## [Activity]
Beneath this task is a listing; tally its lines that contain "Table" and give only the total.

## [Collected material]
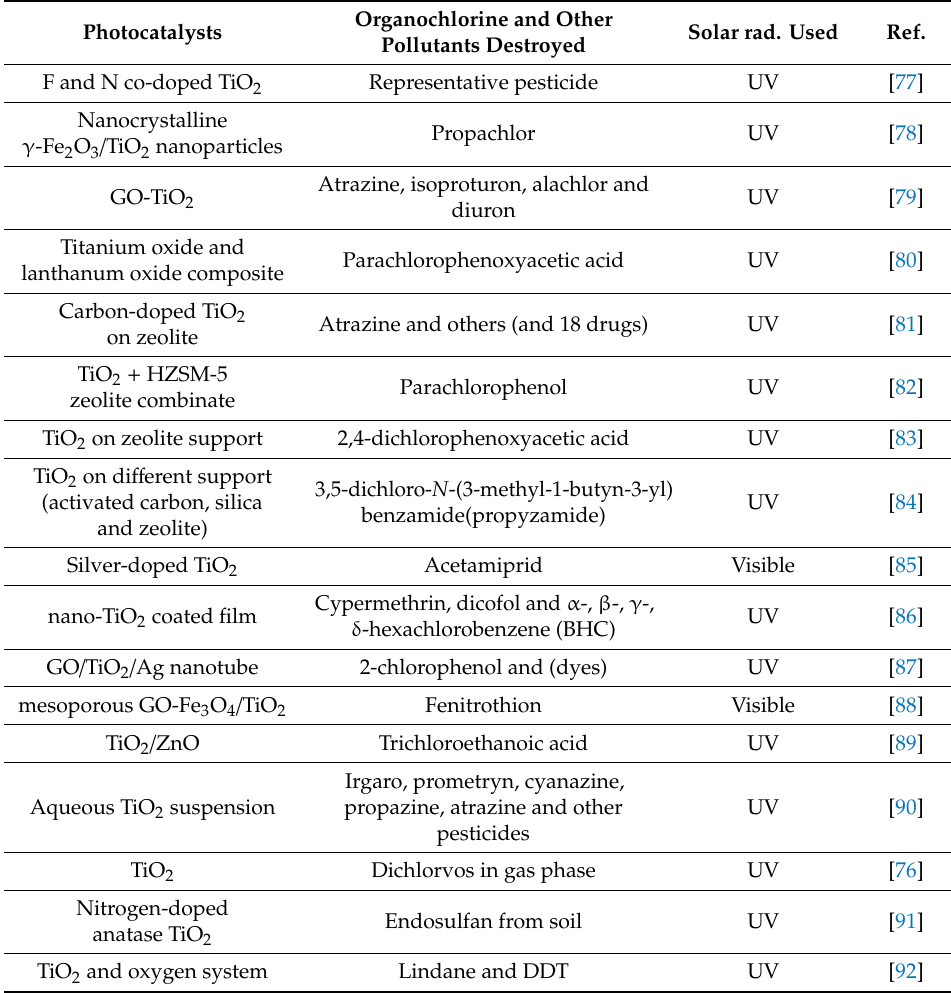
Table 2. TiO 2 -based photocatalysts and the pesticides removed.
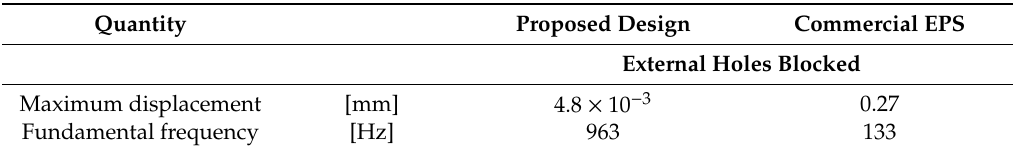
Table 7. Comparison between proposed and commercial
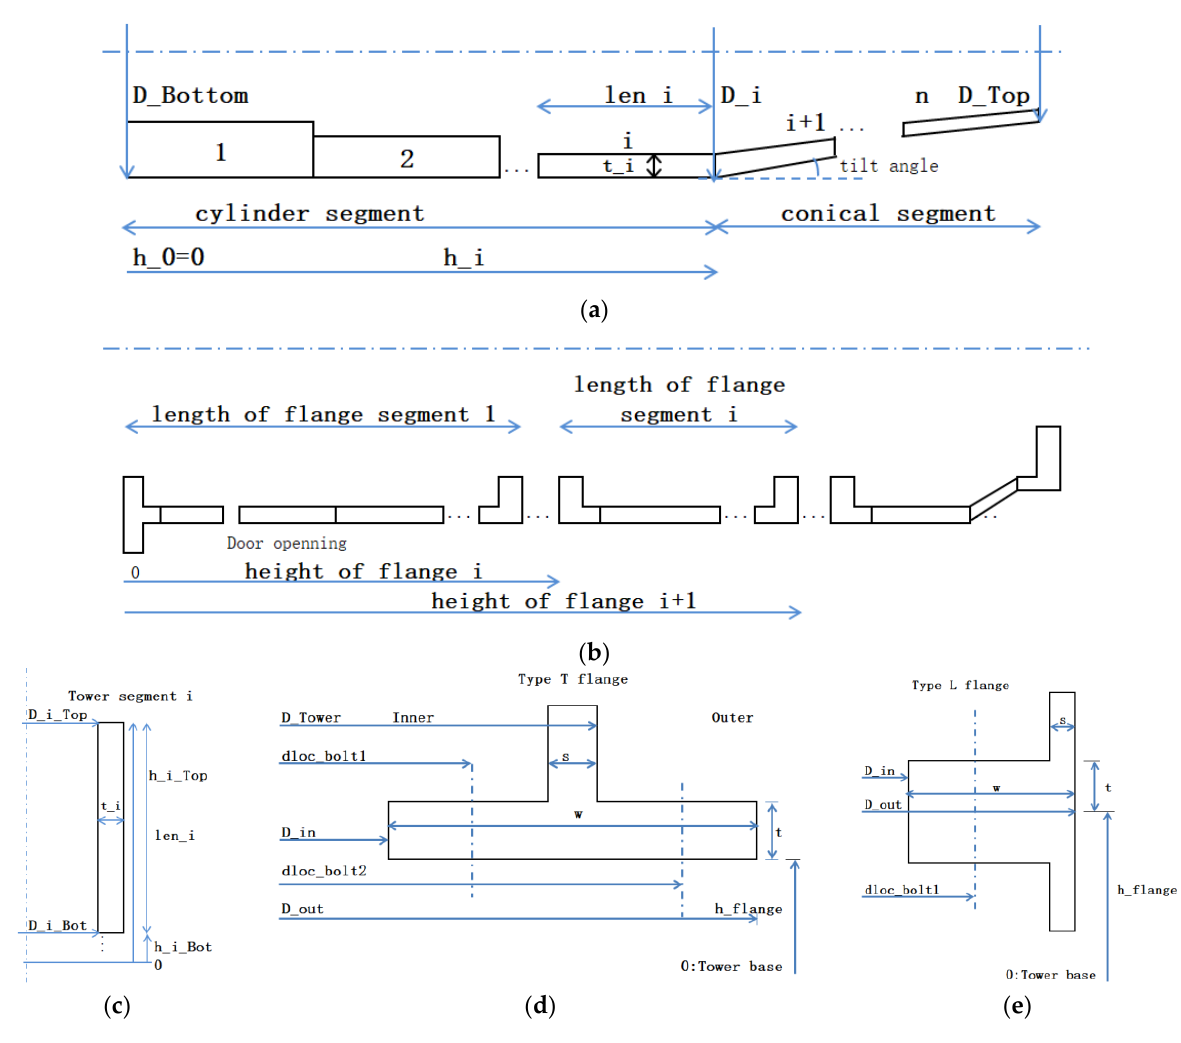
Figure 1. Geometry dimensions of tower and bolted connection ( a ) Tower segment profile (without flange); ( b ) Tower flange segment profile; ( c ) Tower segment; ( d ) Bottom flange (T Type); ( e ) Flange (L Type).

## [Answer section]
2